In the last year, I swung from enthusiastically non-monogamous (using the sailor-in-every-port model) to a deliberate, chosen devotion to only one (as part of a power dynamic that thrills me to my core). Before that, I had slowly slid along the orientation axis from a butch, bearded dyke (20 years ago) to today’s tomboy-femme, clean-shaven babygirl, who has been attracted exclusively to cisgender men for the past 15 years.

And even while I feel deep satisfaction and profound joy and breath-taking excitement more than I ever have about my sex life, I can’t shake the feeling that I have failed. I don’t even know if that is a transitive or intransitive verb, like, do I need to specify someone or some cause that I’ve let down, or have I just, you know, failed?

I don’t know where this comes from. Maybe a sense that, because my stuff has slid more toward heteronormative, I just can’t speak from the margins anymore. Where am I getting that from? No one has ever said that to me. Do people actually say that? Would they? What would I say in response? Am I scared of being called a poser, a sell-out?

My tingling sense of unease is heightened because I generally have lived so publicly. For years, my sex life has been all out there for the world to see, both in life and in my art. But maybe, if no one ever knew that I ID’d as a lesbian those many years ago, then heteronormativity would ensure that no one would spend any time thinking about who I am now. There would be no change to notice or comment on.

Ditto the poly thing. After years of trying monogamy and tripping up repeatedly, I was DIGGING INTO THE BANQUET, I tell you. I went out on dates, and wrote bold lyrical status updates, and made a concerted effort to give full disclosure to new and potential suitors. I was IN IT, up to my fucking armpits. This is the way I prefer it; in general, I don’t like to hide things. The way I am with my one lover now feels right, but I can’t help thinking that if I had kept my personal life more, well, personal, then my current practice of cleaving to one man only wouldn’t feel like such a major break.

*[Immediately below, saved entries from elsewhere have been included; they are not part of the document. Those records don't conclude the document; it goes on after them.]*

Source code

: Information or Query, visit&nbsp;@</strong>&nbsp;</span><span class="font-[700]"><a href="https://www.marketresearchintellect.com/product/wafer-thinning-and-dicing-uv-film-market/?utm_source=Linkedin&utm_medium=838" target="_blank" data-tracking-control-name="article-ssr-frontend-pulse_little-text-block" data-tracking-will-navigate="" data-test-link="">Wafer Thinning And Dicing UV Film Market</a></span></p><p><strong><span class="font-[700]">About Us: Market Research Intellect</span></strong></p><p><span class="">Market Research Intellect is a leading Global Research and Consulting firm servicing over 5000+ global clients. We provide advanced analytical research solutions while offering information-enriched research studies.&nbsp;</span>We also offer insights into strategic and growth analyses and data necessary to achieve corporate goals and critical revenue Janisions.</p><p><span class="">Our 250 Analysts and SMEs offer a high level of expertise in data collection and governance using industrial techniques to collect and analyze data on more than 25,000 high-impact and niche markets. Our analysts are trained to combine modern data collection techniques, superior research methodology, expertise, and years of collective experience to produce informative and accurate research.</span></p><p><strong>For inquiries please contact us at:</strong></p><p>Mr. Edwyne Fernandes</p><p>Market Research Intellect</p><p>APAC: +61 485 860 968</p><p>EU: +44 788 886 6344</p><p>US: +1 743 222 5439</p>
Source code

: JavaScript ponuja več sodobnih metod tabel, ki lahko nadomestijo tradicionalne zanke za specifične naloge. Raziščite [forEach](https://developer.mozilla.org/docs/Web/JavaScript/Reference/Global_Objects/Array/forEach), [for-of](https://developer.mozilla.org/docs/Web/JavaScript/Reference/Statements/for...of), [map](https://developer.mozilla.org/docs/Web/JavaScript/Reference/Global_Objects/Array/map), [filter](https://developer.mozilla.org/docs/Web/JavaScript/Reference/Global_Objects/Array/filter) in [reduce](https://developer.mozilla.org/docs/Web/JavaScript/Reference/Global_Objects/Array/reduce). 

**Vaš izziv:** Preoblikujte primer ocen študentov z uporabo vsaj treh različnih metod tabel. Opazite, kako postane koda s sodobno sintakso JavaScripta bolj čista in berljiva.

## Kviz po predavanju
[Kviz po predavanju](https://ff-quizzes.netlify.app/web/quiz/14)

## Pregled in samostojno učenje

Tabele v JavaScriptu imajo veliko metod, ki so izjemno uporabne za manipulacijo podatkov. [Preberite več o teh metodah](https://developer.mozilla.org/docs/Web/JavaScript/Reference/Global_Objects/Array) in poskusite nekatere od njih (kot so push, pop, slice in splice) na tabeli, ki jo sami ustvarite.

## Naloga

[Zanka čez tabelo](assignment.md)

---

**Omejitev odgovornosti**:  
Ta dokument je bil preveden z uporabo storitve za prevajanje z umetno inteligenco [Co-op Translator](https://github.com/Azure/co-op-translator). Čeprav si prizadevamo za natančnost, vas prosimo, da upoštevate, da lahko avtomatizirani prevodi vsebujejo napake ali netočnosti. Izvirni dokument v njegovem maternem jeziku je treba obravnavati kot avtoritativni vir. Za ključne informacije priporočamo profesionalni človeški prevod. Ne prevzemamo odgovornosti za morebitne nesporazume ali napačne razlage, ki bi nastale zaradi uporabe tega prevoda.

It’s the damnedest thing. I still feel queer as fuck and poly as hell, at least in theory. People still look at me, or listen to me, and make all kinds of assumptions, most of which were true at some point in the past. But I don’t see any of it in my life anymore. I followed my bliss, and this is where it has taken me: into a pool of quiet intensity that, to the outside observer, at least, looks "normal."

Why do I even care what I look like? None of those things that have been part of my identify are contingent on behavior or appearances anyway, right? There are lesbians who have never yet touched a woman, there are poly people who still call themselves poly after years of being in a monogamous relationship, there are trans people still with the genitals they were born with. It’s what’s in your head and in your heart.

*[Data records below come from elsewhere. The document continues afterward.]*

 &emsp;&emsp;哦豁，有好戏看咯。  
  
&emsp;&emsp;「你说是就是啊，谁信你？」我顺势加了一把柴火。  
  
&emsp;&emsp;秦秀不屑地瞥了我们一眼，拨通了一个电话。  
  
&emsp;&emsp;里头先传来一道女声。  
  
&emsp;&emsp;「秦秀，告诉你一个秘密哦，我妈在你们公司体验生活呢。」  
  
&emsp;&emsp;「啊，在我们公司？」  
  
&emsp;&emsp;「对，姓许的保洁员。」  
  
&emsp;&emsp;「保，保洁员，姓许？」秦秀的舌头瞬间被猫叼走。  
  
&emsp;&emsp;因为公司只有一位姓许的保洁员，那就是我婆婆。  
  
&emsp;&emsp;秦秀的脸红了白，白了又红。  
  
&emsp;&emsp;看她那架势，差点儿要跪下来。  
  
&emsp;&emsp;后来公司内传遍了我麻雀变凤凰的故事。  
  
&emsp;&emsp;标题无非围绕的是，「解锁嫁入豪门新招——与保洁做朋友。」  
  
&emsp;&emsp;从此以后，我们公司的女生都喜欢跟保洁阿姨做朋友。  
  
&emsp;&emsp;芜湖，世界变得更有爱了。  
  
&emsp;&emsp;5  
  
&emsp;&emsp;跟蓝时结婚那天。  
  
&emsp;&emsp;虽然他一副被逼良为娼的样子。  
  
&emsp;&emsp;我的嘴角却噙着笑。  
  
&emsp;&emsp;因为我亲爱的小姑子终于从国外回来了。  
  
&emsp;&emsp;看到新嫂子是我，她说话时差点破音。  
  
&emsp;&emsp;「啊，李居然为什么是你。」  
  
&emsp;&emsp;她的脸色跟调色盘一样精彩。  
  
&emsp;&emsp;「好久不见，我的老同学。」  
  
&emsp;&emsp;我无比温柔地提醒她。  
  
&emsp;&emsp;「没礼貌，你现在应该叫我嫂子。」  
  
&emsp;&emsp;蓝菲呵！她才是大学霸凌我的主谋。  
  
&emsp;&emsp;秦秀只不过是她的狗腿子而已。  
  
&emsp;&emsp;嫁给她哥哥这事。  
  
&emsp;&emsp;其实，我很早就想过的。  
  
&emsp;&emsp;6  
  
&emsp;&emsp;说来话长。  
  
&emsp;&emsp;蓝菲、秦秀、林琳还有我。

At least, that is what I’d say to someone who came to me with this kind of story. And it’s the right advice. It’s the right understanding of the fluidity of human sexuality. Fluidity is the right word.

My desires feel like currents; sometimes they have rushed along until I almost drown in them, and sometimes they stir, still but deep. I wouldn’t want to fight them, nor do I want to deny everything that got me to this point, because I really do like where I’ve been and I like where I am now. I just wish I could internalize it for myself a lot faster.

REPEAT TO MYSELF UNTIL I BELIEVE IT: I haven’t failed anyone, not even myself. I’m just good at feeling and riding the flow.